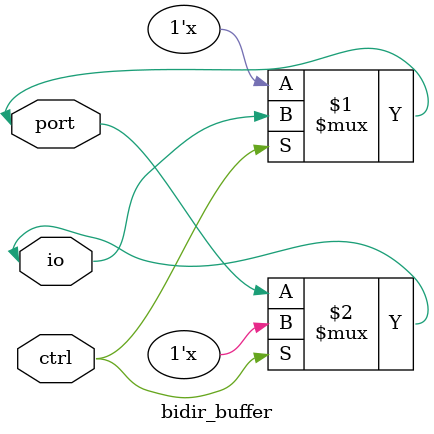
<source format=v>
/****************************************************************************
Description: Bidirectional Buffer
*****************************************************************************/

module bidir_buffer(
	input 	ctrl,
	inout	io, port
);

	bufif1(port, io, ctrl);
	bufif0(io, port, ctrl);
	
endmodule
</source>
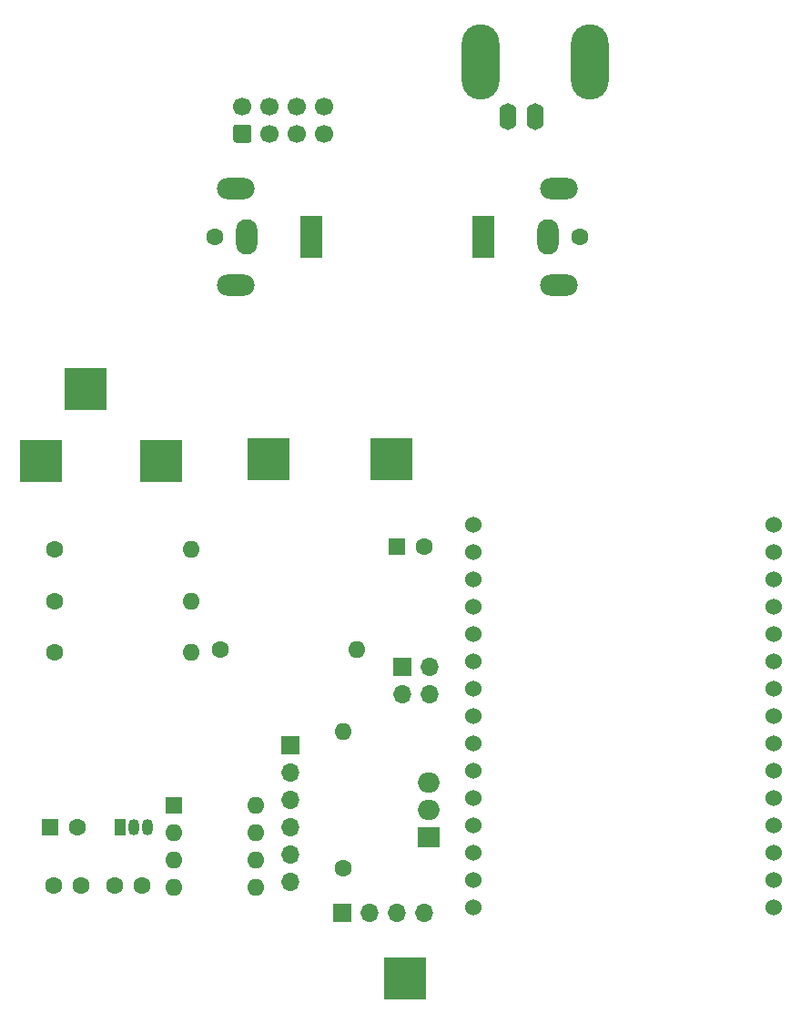
<source format=gbr>
%TF.GenerationSoftware,KiCad,Pcbnew,(5.1.12)-1*%
%TF.CreationDate,2022-04-29T07:44:41-07:00*%
%TF.ProjectId,Conductivity_Sensor_V1,436f6e64-7563-4746-9976-6974795f5365,rev?*%
%TF.SameCoordinates,Original*%
%TF.FileFunction,Soldermask,Top*%
%TF.FilePolarity,Negative*%
%FSLAX46Y46*%
G04 Gerber Fmt 4.6, Leading zero omitted, Abs format (unit mm)*
G04 Created by KiCad (PCBNEW (5.1.12)-1) date 2022-04-29 07:44:41*
%MOMM*%
%LPD*%
G01*
G04 APERTURE LIST*
%ADD10O,1.700000X1.700000*%
%ADD11R,1.700000X1.700000*%
%ADD12R,4.000000X4.000000*%
%ADD13O,2.000000X1.905000*%
%ADD14R,2.000000X1.905000*%
%ADD15O,1.600000X1.600000*%
%ADD16R,1.600000X1.600000*%
%ADD17C,1.524000*%
%ADD18C,1.600000*%
%ADD19R,1.050000X1.500000*%
%ADD20O,1.050000X1.500000*%
%ADD21C,1.700000*%
%ADD22O,3.500000X2.000000*%
%ADD23O,2.000000X3.300000*%
%ADD24R,2.000000X4.000000*%
%ADD25O,1.600000X2.500000*%
%ADD26O,3.500000X7.000000*%
G04 APERTURE END LIST*
D10*
%TO.C,J11*%
X-6570000Y-207270000D03*
X-9110000Y-207270000D03*
X-6570000Y-204730000D03*
D11*
X-9110000Y-204730000D03*
%TD*%
D12*
%TO.C,J5*%
X-31570000Y-185600000D03*
%TD*%
%TO.C,J14*%
X-8890000Y-233680000D03*
%TD*%
%TO.C,J13*%
X-10160000Y-185420000D03*
%TD*%
D13*
%TO.C,Voltage_regulator1*%
X-6640000Y-215510000D03*
X-6640000Y-218050000D03*
D14*
X-6640000Y-220590000D03*
%TD*%
D15*
%TO.C,U3*%
X-22780000Y-217600000D03*
X-30400000Y-225220000D03*
X-22780000Y-220140000D03*
X-30400000Y-222680000D03*
X-22780000Y-222680000D03*
X-30400000Y-220140000D03*
X-22780000Y-225220000D03*
D16*
X-30400000Y-217600000D03*
%TD*%
D17*
%TO.C,U2*%
X25450800Y-191567000D03*
X25450800Y-194107000D03*
X25450800Y-196647000D03*
X25450800Y-199187000D03*
X25450800Y-201727000D03*
X25450800Y-204267000D03*
X25450800Y-206807000D03*
X25450800Y-209347000D03*
X25450800Y-211887000D03*
X25450800Y-214427000D03*
X25450800Y-216967000D03*
X25450800Y-219507000D03*
X25450800Y-222047000D03*
X25450800Y-224587000D03*
X25450800Y-227127000D03*
X-2489200Y-227127000D03*
X-2489200Y-224587000D03*
X-2489200Y-222047000D03*
X-2489200Y-219507000D03*
X-2489200Y-216967000D03*
X-2489200Y-214427000D03*
X-2489200Y-211887000D03*
X-2489200Y-209347000D03*
X-2489200Y-206807000D03*
X-2489200Y-204267000D03*
X-2489200Y-201727000D03*
X-2489200Y-199187000D03*
X-2489200Y-196647000D03*
X-2489200Y-194107000D03*
X-2489200Y-191567000D03*
%TD*%
D15*
%TO.C,R7*%
X-28745000Y-193875000D03*
D18*
X-41445000Y-193875000D03*
%TD*%
D15*
%TO.C,R6*%
X-28745000Y-198625000D03*
D18*
X-41445000Y-198625000D03*
%TD*%
D15*
%TO.C,R5*%
X-28745000Y-203375000D03*
D18*
X-41445000Y-203375000D03*
%TD*%
D15*
%TO.C,R2*%
X-13375000Y-203115000D03*
D18*
X-26075000Y-203115000D03*
%TD*%
D15*
%TO.C,R1*%
X-14640000Y-210810000D03*
D18*
X-14640000Y-223510000D03*
%TD*%
D19*
%TO.C,Q1*%
X-35375000Y-219635000D03*
D20*
X-32835000Y-219635000D03*
X-34105000Y-219635000D03*
%TD*%
D21*
%TO.C,J12*%
X-16380000Y-152660000D03*
X-18920000Y-152660000D03*
X-21460000Y-152660000D03*
X-24000000Y-152660000D03*
X-16380000Y-155200000D03*
X-18920000Y-155200000D03*
X-21460000Y-155200000D03*
G36*
G01*
X-23400000Y-156050000D02*
X-24600000Y-156050000D01*
G75*
G02*
X-24850000Y-155800000I0J250000D01*
G01*
X-24850000Y-154600000D01*
G75*
G02*
X-24600000Y-154350000I250000J0D01*
G01*
X-23400000Y-154350000D01*
G75*
G02*
X-23150000Y-154600000I0J-250000D01*
G01*
X-23150000Y-155800000D01*
G75*
G02*
X-23400000Y-156050000I-250000J0D01*
G01*
G37*
%TD*%
D10*
%TO.C,J10*%
X-19530000Y-224710000D03*
X-19530000Y-222170000D03*
X-19530000Y-219630000D03*
X-19530000Y-217090000D03*
X-19530000Y-214550000D03*
D11*
X-19530000Y-212010000D03*
%TD*%
D18*
%TO.C,J9*%
X7400000Y-164800000D03*
D22*
X5400000Y-160300000D03*
X5400000Y-169300000D03*
D23*
X4400000Y-164800000D03*
D24*
X-1600000Y-164800000D03*
%TD*%
D25*
%TO.C,J8*%
X660000Y-153600000D03*
X3200000Y-153600000D03*
D26*
X8280000Y-148520000D03*
X-1880000Y-148520000D03*
%TD*%
D18*
%TO.C,J7*%
X-26600000Y-164800000D03*
D22*
X-24600000Y-169300000D03*
X-24600000Y-160300000D03*
D23*
X-23600000Y-164800000D03*
D24*
X-17600000Y-164800000D03*
%TD*%
D10*
%TO.C,J6*%
X-7130000Y-227590000D03*
X-9670000Y-227590000D03*
X-12210000Y-227590000D03*
D11*
X-14750000Y-227590000D03*
%TD*%
D12*
%TO.C,J4*%
X-21590000Y-185420000D03*
%TD*%
%TO.C,J3*%
X-42770000Y-185600000D03*
%TD*%
%TO.C,J2*%
X-38570000Y-178900000D03*
%TD*%
D18*
%TO.C,C4*%
X-39025000Y-225045000D03*
X-41525000Y-225045000D03*
%TD*%
%TO.C,C3*%
X-33375000Y-225045000D03*
X-35875000Y-225045000D03*
%TD*%
%TO.C,C2*%
X-39375200Y-219655000D03*
D16*
X-41875200Y-219655000D03*
%TD*%
D18*
%TO.C,C1*%
X-7100000Y-193600000D03*
D16*
X-9600000Y-193600000D03*
%TD*%
M02*

</source>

## [Directive]
Give back exactly the lines of the listing above that run from the line with "X-6640000Y-220590000D03*" to the line with "X-2489200Y-214427000D03*", inclusive.

## [Exercise output]
X-6640000Y-220590000D03*
%TD*%
D15*
%TO.C,U3*%
X-22780000Y-217600000D03*
X-30400000Y-225220000D03*
X-22780000Y-220140000D03*
X-30400000Y-222680000D03*
X-22780000Y-222680000D03*
X-30400000Y-220140000D03*
X-22780000Y-225220000D03*
D16*
X-30400000Y-217600000D03*
%TD*%
D17*
%TO.C,U2*%
X25450800Y-191567000D03*
X25450800Y-194107000D03*
X25450800Y-196647000D03*
X25450800Y-199187000D03*
X25450800Y-201727000D03*
X25450800Y-204267000D03*
X25450800Y-206807000D03*
X25450800Y-209347000D03*
X25450800Y-211887000D03*
X25450800Y-214427000D03*
X25450800Y-216967000D03*
X25450800Y-219507000D03*
X25450800Y-222047000D03*
X25450800Y-224587000D03*
X25450800Y-227127000D03*
X-2489200Y-227127000D03*
X-2489200Y-224587000D03*
X-2489200Y-222047000D03*
X-2489200Y-219507000D03*
X-2489200Y-216967000D03*
X-2489200Y-214427000D03*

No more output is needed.